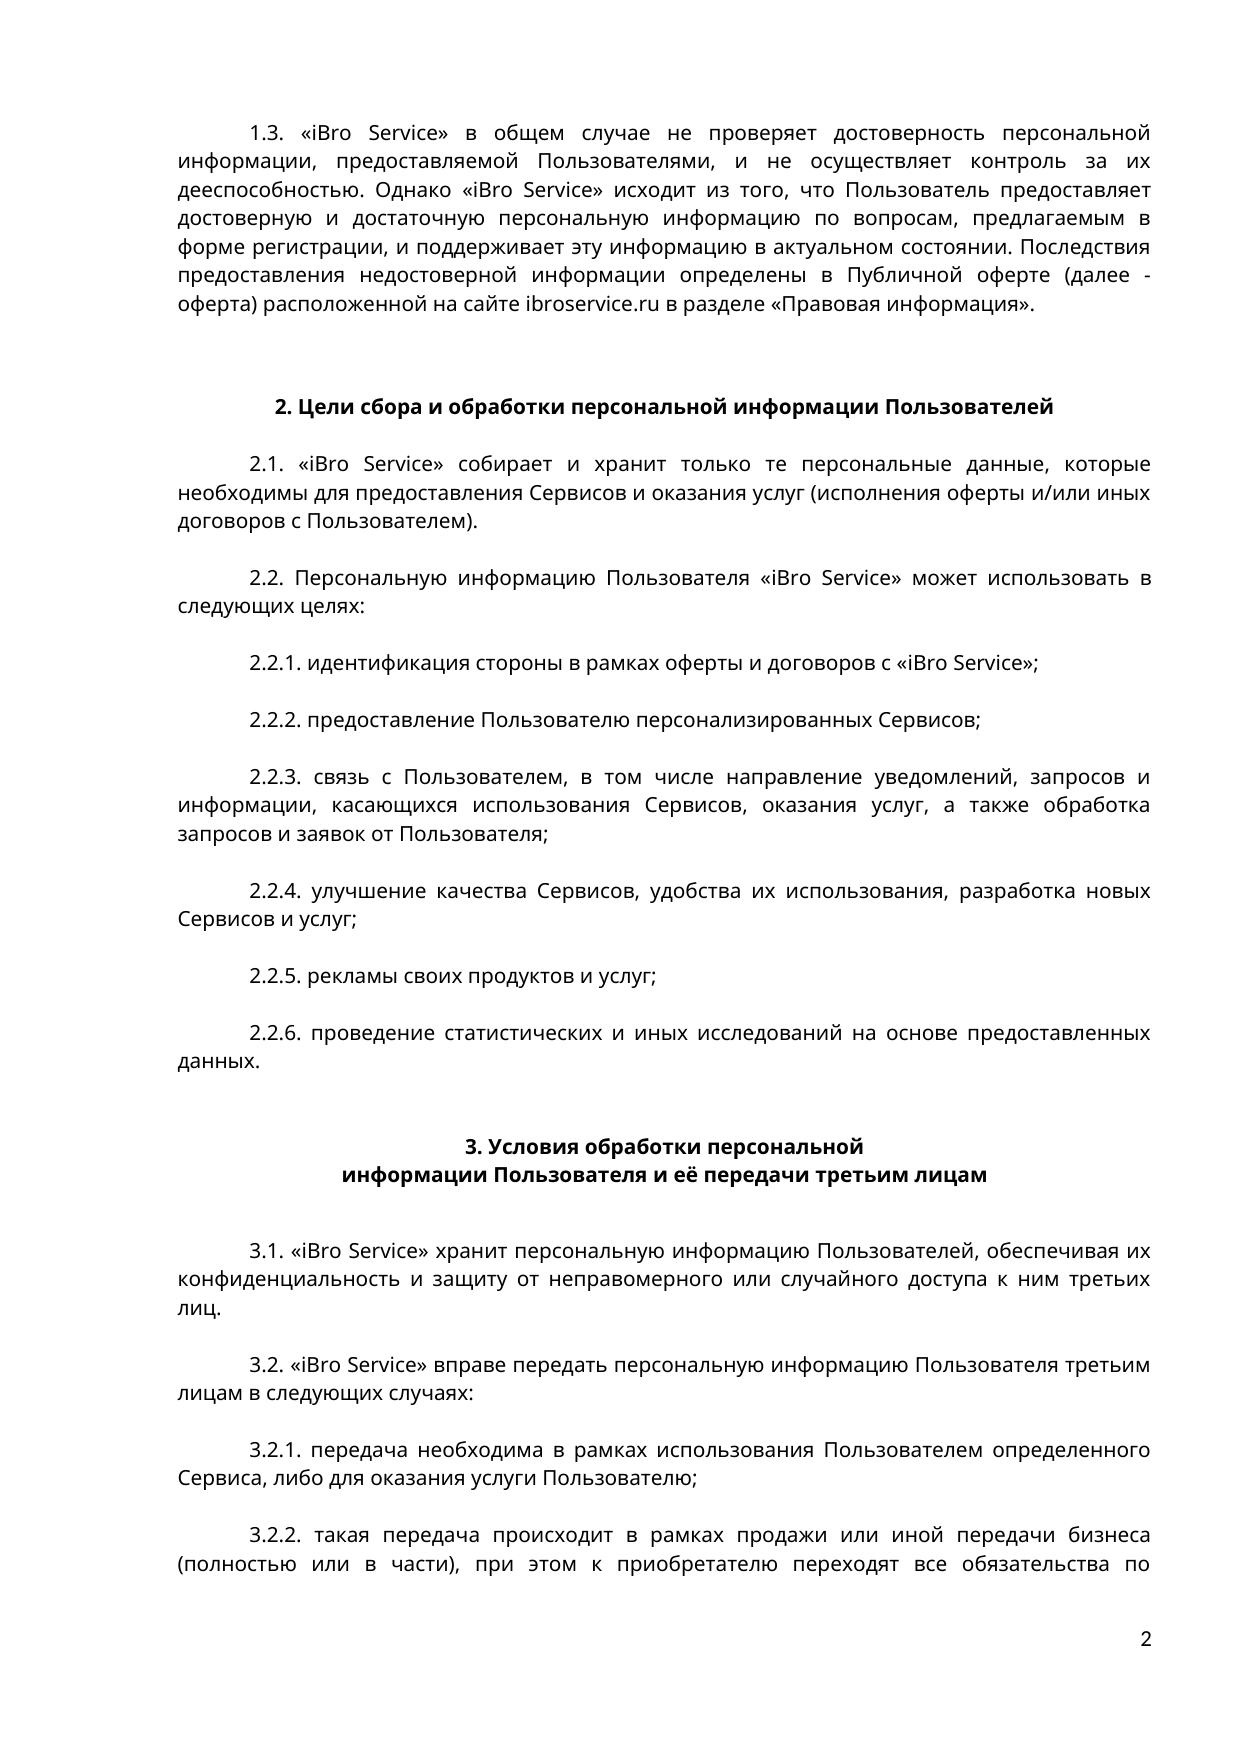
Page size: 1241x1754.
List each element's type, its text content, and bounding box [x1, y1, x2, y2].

text 3.2. «iBro Service» вправе передать персональную информацию Пользователя третьим лицам в следующих случаях: [177, 1350, 1152, 1407]
text 3. Условия обработки персональной [177, 1132, 1152, 1160]
text 1.3. «iBro Service» в общем случае не проверяет достоверность персональной информации, предоставляемой Пользователями, и не осуществляет контроль за их дееспособностью. Однако «iBro Service» исходит из того, что Пользователь предоставляет достоверную и достаточную персональную информацию по вопросам, предлагаемым в форме регистрации, и поддерживает эту информацию в актуальном состоянии. Последствия предоставления недостоверной информации определены в Публичной оферте (далее - оферта) расположенной на сайте ibroservice.ru в разделе «Правовая информация». [177, 118, 1152, 317]
text информации Пользователя и её передачи третьим лицам [177, 1160, 1152, 1189]
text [177, 1520, 1152, 1577]
text 2.2.2. предоставление Пользователю персонализированных Сервисов; [177, 705, 1152, 734]
text 2. Цели сбора и обработки персональной информации Пользователей [177, 392, 1152, 421]
text 2.2.3. связь с Пользователем, в том числе направление уведомлений, запросов и информации, касающихся использования Сервисов, оказания услуг, а также обработка запросов и заявок от Пользователя; [177, 762, 1152, 847]
text 3.2.1. передача необходима в рамках использования Пользователем определенного Сервиса, либо для оказания услуги Пользователю; [177, 1435, 1152, 1492]
text 2.2. Персональную информацию Пользователя «iBro Service» может использовать в следующих целях: [177, 563, 1152, 620]
text 2.2.5. рекламы своих продуктов и услуг; [177, 961, 1152, 990]
text 2.2.4. улучшение качества Сервисов, удобства их использования, разработка новых Сервисов и услуг; [177, 876, 1152, 933]
text 2.1. «iBro Service» собирает и хранит только те персональные данные, которые необходимы для предоставления Сервисов и оказания услуг (исполнения оферты и/или иных договоров с Пользователем). [177, 449, 1152, 535]
text 3.1. «iBro Service» хранит персональную информацию Пользователей, обеспечивая их конфиденциальность и защиту от неправомерного или случайного доступа к ним третьих лиц. [177, 1236, 1152, 1321]
text 2.2.1. идентификация стороны в рамках оферты и договоров с «iBro Service»; [177, 648, 1152, 677]
text 2.2.6. проведение статистических и иных исследований на основе предоставленных данных. [177, 1018, 1152, 1075]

§ §

▶ [Requirement]:
Write out the listing above exactly as it stands, pictures excluded.

▶ [Completed exercise]:
Page size: 1241x1754.
List each element's type, its text content, and bounding box [x1, y1, x2, y2].

text 3.2. «iBro Service» вправе передать персональную информацию Пользователя третьим лицам в следующих случаях: [177, 1350, 1152, 1407]
text 3. Условия обработки персональной [177, 1132, 1152, 1160]
text 1.3. «iBro Service» в общем случае не проверяет достоверность персональной информации, предоставляемой Пользователями, и не осуществляет контроль за их дееспособностью. Однако «iBro Service» исходит из того, что Пользователь предоставляет достоверную и достаточную персональную информацию по вопросам, предлагаемым в форме регистрации, и поддерживает эту информацию в актуальном состоянии. Последствия предоставления недостоверной информации определены в Публичной оферте (далее - оферта) расположенной на сайте ibroservice.ru в разделе «Правовая информация». [177, 118, 1152, 317]
text информации Пользователя и её передачи третьим лицам [177, 1160, 1152, 1189]
text [177, 1520, 1152, 1577]
text 2.2.2. предоставление Пользователю персонализированных Сервисов; [177, 705, 1152, 734]
text 2. Цели сбора и обработки персональной информации Пользователей [177, 392, 1152, 421]
text 2.2.3. связь с Пользователем, в том числе направление уведомлений, запросов и информации, касающихся использования Сервисов, оказания услуг, а также обработка запросов и заявок от Пользователя; [177, 762, 1152, 847]
text 3.2.1. передача необходима в рамках использования Пользователем определенного Сервиса, либо для оказания услуги Пользователю; [177, 1435, 1152, 1492]
text 2.2. Персональную информацию Пользователя «iBro Service» может использовать в следующих целях: [177, 563, 1152, 620]
text 2.2.5. рекламы своих продуктов и услуг; [177, 961, 1152, 990]
text 2.2.4. улучшение качества Сервисов, удобства их использования, разработка новых Сервисов и услуг; [177, 876, 1152, 933]
text 2.1. «iBro Service» собирает и хранит только те персональные данные, которые необходимы для предоставления Сервисов и оказания услуг (исполнения оферты и/или иных договоров с Пользователем). [177, 449, 1152, 535]
text 3.1. «iBro Service» хранит персональную информацию Пользователей, обеспечивая их конфиденциальность и защиту от неправомерного или случайного доступа к ним третьих лиц. [177, 1236, 1152, 1321]
text 2.2.1. идентификация стороны в рамках оферты и договоров с «iBro Service»; [177, 648, 1152, 677]
text 2.2.6. проведение статистических и иных исследований на основе предоставленных данных. [177, 1018, 1152, 1075]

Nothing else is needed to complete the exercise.